IGRldGVybWluaXN0aWM= 73449
IFVOSVFVRQ== 73450
IGV0dMOk 73451
U2luZ2xlTm9kZQ== 73452
...
As you can probably tell, these just assign some notion of precedence of which subsequences get merged into tokens first. These rankings are presumably learned in order to efficiently encode text into as few tokens as possible, but I imagine the learning algorithm is a guarded trade secret. In any case, judging by the uncommon looking sequences further down on the table, I bet that lower-ranked subsequences get merged first.
Getting back to the flow of our function call, get_encoding then pushes the cl100k_base
constructor down a pipeline which extracts these components and hands them to the “actual algorithm” which lives in a program compiled from src/lib.rs. Calling enc.encode("Hello World")
will run this algorithm. After the special tokens are filtered out, we end up with the algorithm control flow being defined by the following function
fn _encode_ordinary_native(&self, text: &str) -> Vec<usize> {
// This is the core of the encoding logic; the other functions in here
// just make things complicated :-)
let regex = self._get_tl_regex();
let mut ret = vec![];
for mat in regex.find_iter(text) {
let piece = mat.unwrap().as_str().as_bytes();
if let Some(token) = self.encoder.get(piece) {
ret.push(*token);
continue;
}
ret.extend(&byte_pair_encode(piece, &self.encoder));
}
ret
}
So this function first uses the regex to split the text into pieces. It then loops through those pieces. For each piece, it checks if that piece is a predefined token, and if so, it appends that to the end of ret
, a token vector. If the piece is not a token, the function this piece into byte_pair_encode
, which will parse that piece into one or more tokens and append them to the end of ret
.
pub fn byte_pair_encode(piece: &[u8], ranks: &HashMap<Vec<u8>, usize>) -> Vec<usize> {
if piece.len() == 1 {
return vec![ranks[piece]];
}
_byte_pair_merge(piece, ranks, |p| ranks[&piece[p.start..p.end]])
}
This function has two cases. If the piece has length one, it will return vec![ranks[piece]]

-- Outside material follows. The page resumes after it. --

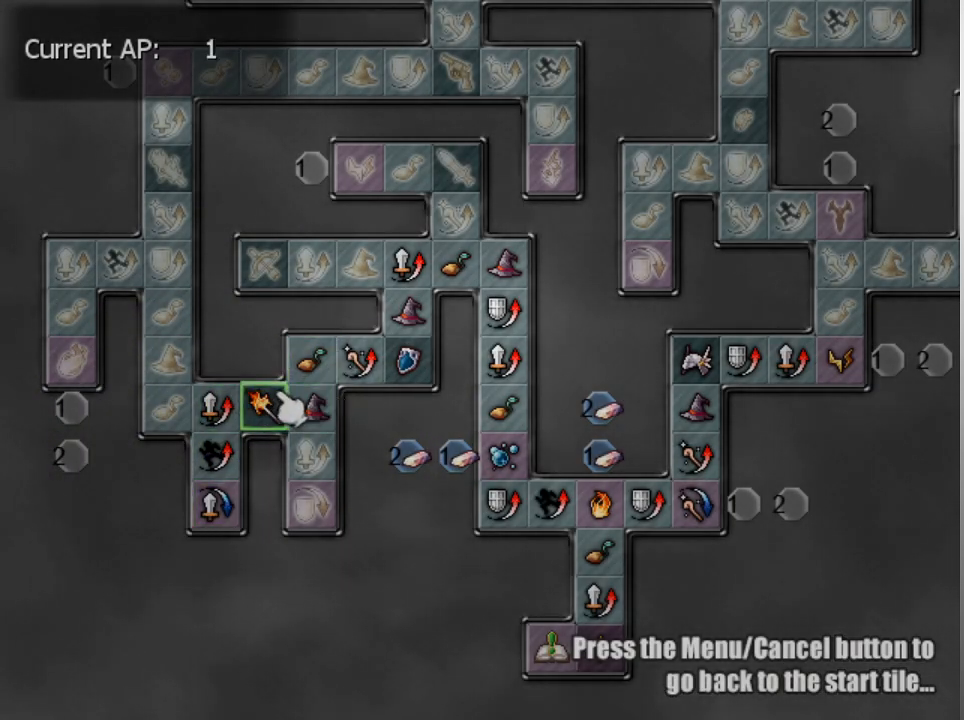
{"buttons": ["DPAD_RIGHT"], "left_stick": "center", "events": [[300, "DPAD_RIGHT", "down"]]}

, basically indicating the piece comprises a single token, and its numerical “token value” is simply its rank from the table. Othewise, it will return the value of _byte_pair_merge(piece, ranks, |p| ranks[&piece[p.start..p.end]])
which specifically parses the piece into multiple tokens. That function is pretty long and complicated, so I won’t paste it here, but as best as I can tell, it splits the piece into a vector of byte pairs, called parts
. Then it greedily merges those parts into tokens based on the ranks from left to right iteratively over many scans until no further merges can be made.
TL;DR:
- Split string with regex into pieces.
- Some pieces get mapped to tokens immediately.
- Other pieces are split into byte pairs.
- Open AI hands us a table of rankings for sequences of byte pairs. The lower the rank, the more we like the sequence.
- The byte pairs in a piece are merged according to that table, always choosing the lowest rank merge possible.
- Merged byte pairs are finally mapped to tokens.
- Now you have a vector of tokens. Count them if you want to.